The other person who came to Oberer's aid was no less unlikely to find in that role. While both were still in high school in Florida, Pemberton and Oberer squared off in a travel ball tournament. When it came time to try and break up a double play, Oberer slid in hard. Pemberton ended up with a broken leg that kept her off the field for months.
It was just a moment in time -- Oberer told Pemberton she didn't even recall the play, unaware of the extent of the injury. But it would have been easy to hold a grudge, easier still given the circumstances Saturday.
"We've played some really nasty teams in our conference," Pemberton said. "And you never really want -- especially if you're losing -- you don't want to like the team that beat you. But it just made me realize that it's not really about winning or losing. It was just cool that I was able to help her get around the bases and help her succeed with her home run.
"It just made me feel good inside."
Sports make that which divides us easier to discern than it sometimes is in the real world. Players literally wear the allegiances on their sleeves -- and across their chests. Facing each other from dugouts on either base line, they really are cast on opposite sides. But sports are also where individuals have both the opportunity to succeed, and accountability for their actions if they fall short.
And what separates groups sometimes seems trivial between individuals.
It was as an opponent on a softball field that Oglevie threw the pitch.

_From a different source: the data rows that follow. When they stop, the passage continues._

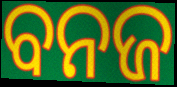
ବନଜ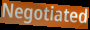
Negotiated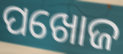
ପଖୋଜ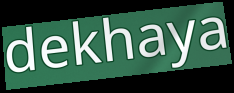
dekhaya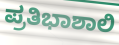
ಪ್ರತಿಭಾಶಾಲಿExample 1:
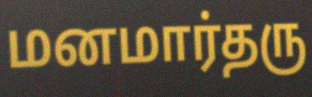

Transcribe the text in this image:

மனமார்தரு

It was as a person humbled by the softball field that she reached out a hand to help.
From just about the first time she tried to get the ball to home plate as a kid, Oglevie loved the control she had as a pitcher. She set the game in motion, her energy set the tone for teammates arrayed around her. It didn't hurt that she was one of those kids who was always better than the other kids. She recalled throwing her first perfect game at 9, and generally dominated opponents.

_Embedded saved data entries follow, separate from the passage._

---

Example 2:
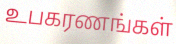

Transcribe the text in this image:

உபகரணங்கள்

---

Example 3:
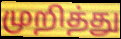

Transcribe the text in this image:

முறித்து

It wasn't until she got to the the State College of Florida, a two-year junior college, that she realized there was a universe in which she wasn't special. She was just another pitcher.
"Oh man, I got beat up so many times," Oglevie said of her freshman season. "I'm talking like 10-run games off me and all this kind of stuff. But in the end I ended up beating some of the highest nationally ranked teams as a freshman. It was one of those things where I got beat up a whole bunch, and I realized that I'm definitely not all that. But that just made me stronger in the end because I realized I have to make my ball move and that I wasn't going to overpower anybody anymore."
She persevered and became Florida Southern's ace, just as Oberer persevered through the pain Saturday. Competition and compassion are not mutually exclusive.
Although the exact nature of the injury remained unclear Sunday, Oberer will presumably be back on the field and no worse for wear -- by her standards, at least -- next season and the season after that. The same is true for Pemberton, also a sophomore.
That isn't the case for Oglevie. The home run was the final pitch she ever threw. She came out of the game after helping her opponent to home plate.
A standout student, she will enter the MBA program at South Florida this August. But the tears in her eyes when the three-person caravan reached home plate were the product of the emotion of both the moment and the future.
"I'm just really proud of myself for taking something that I loved as far as I could go," Oglevie said. "And not giving up on myself even though there were games when I never wanted to pick up a ball again because I was so upset."
So would she take the pitch back? Would she try one more time in hopes of getting a few more inches on the rise and a win?
"I wouldn't," she said emphatically. "She deserved that home run right when she deserved it. I think that it all worked out to where we got the momentum going into the second game to take that game [FSC won 2-1]. Even though it was an incredible home run and it looks terrible for me as a pitcher, I wouldn't change it for the world. It all happened for a reason."